The new impulse given to her literary talent is shown
in her description of travel in " From Modern London ";
in the above-mentioned drama, " A Charity Fair," and
in " True Women," published in English by S. French,
London.

This drama, which seemed to have been written in favor
of the emancipation of married women, was really the
outcome of the author’s pity for the domestic troubles of one
very dear to her. After its publication many regarded her
as a despiser of men, an amazon thirsting for battle ; but
they would have become aware of their mistake had they
seen the tears in the author’s eyes when she received the
thanks of her friend for her expressions of noble
indignation, a feeling which was a force in her writings, and was
not the cold indignation proper to persons who only regard
fictitious life from within their four walls, but the warm
resentment against the wrongs of actual sufferers.
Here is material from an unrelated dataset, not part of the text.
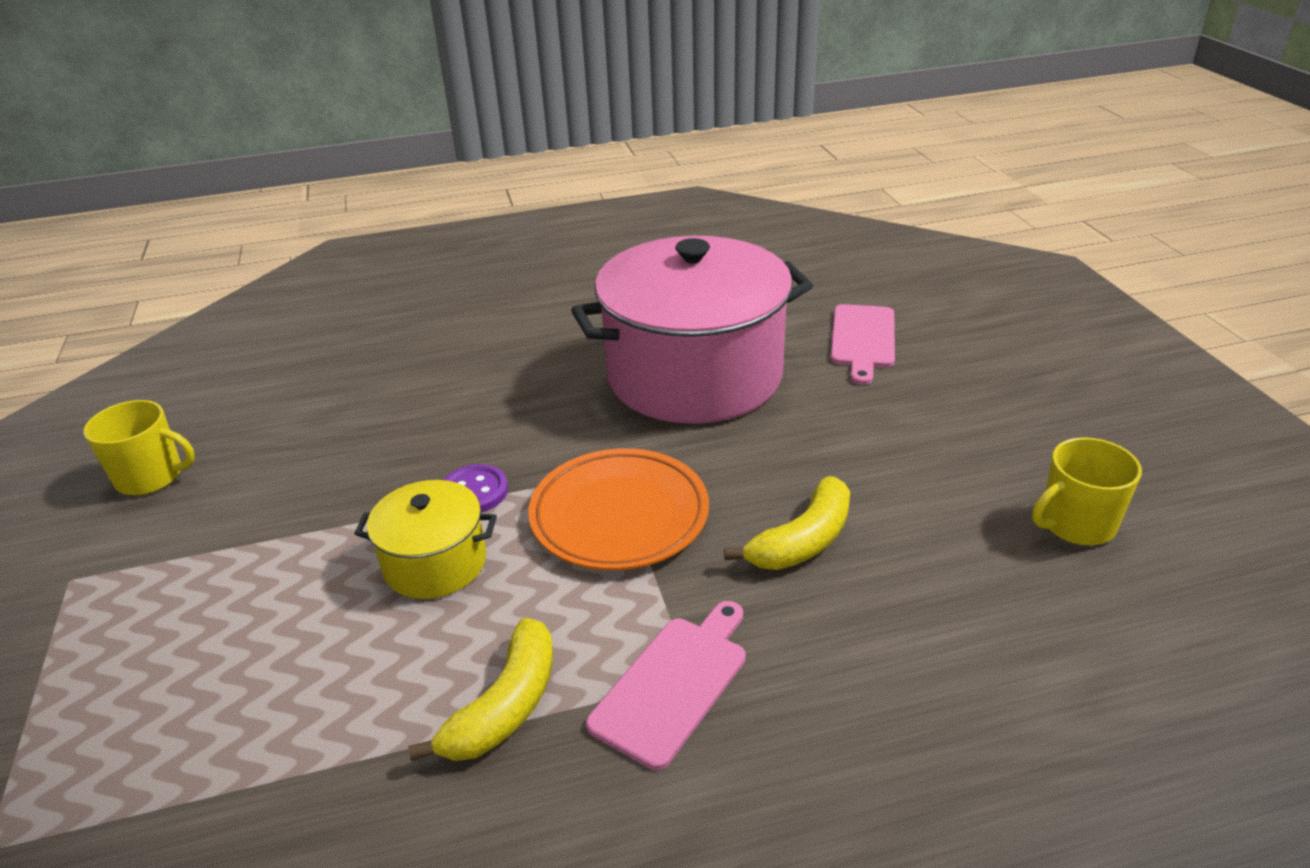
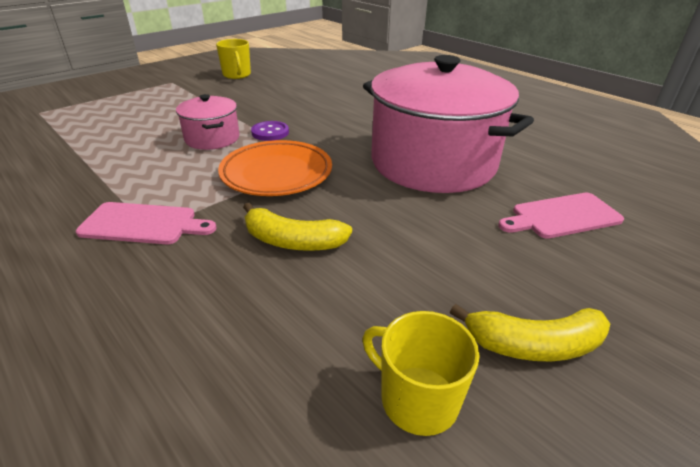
camera: 60 degrees right, 0 degrees up
(435, 563) = (212, 138): yellow pot -> pink pot
(505, 706) = (118, 181): yellow banana -> yellow banana (534, 345)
In 1886 our author published a romance entitled "A
Summer Story," which has quite lately been translated and
published in German, and which, more than any other
of her productions, contains the personal feelings of the
writer.

In this tale love already begins to appear as an actual
force in human existence, as a thing that has tyrannous
rights able to balance all other intellectual exigencies.
Here still these intellectual exigencies triumph, and love is
enslaved, but in all the life of Ulla, the heroine of the
romance, there is a lament and homesickness for the very
love which she would conquer and trample upon, but which
destroys the balance of her existence, and condemns her to
a continual and sterile struggle between her old self and
the new spirit born within her, because the latter is not so
fully incorporated with love as to give it the victory over
the former state of feeling. This story shows that a woman
who sacrifices love to personal dignity—a sacrifice of which
the writer nevertheless approves — can never be happy.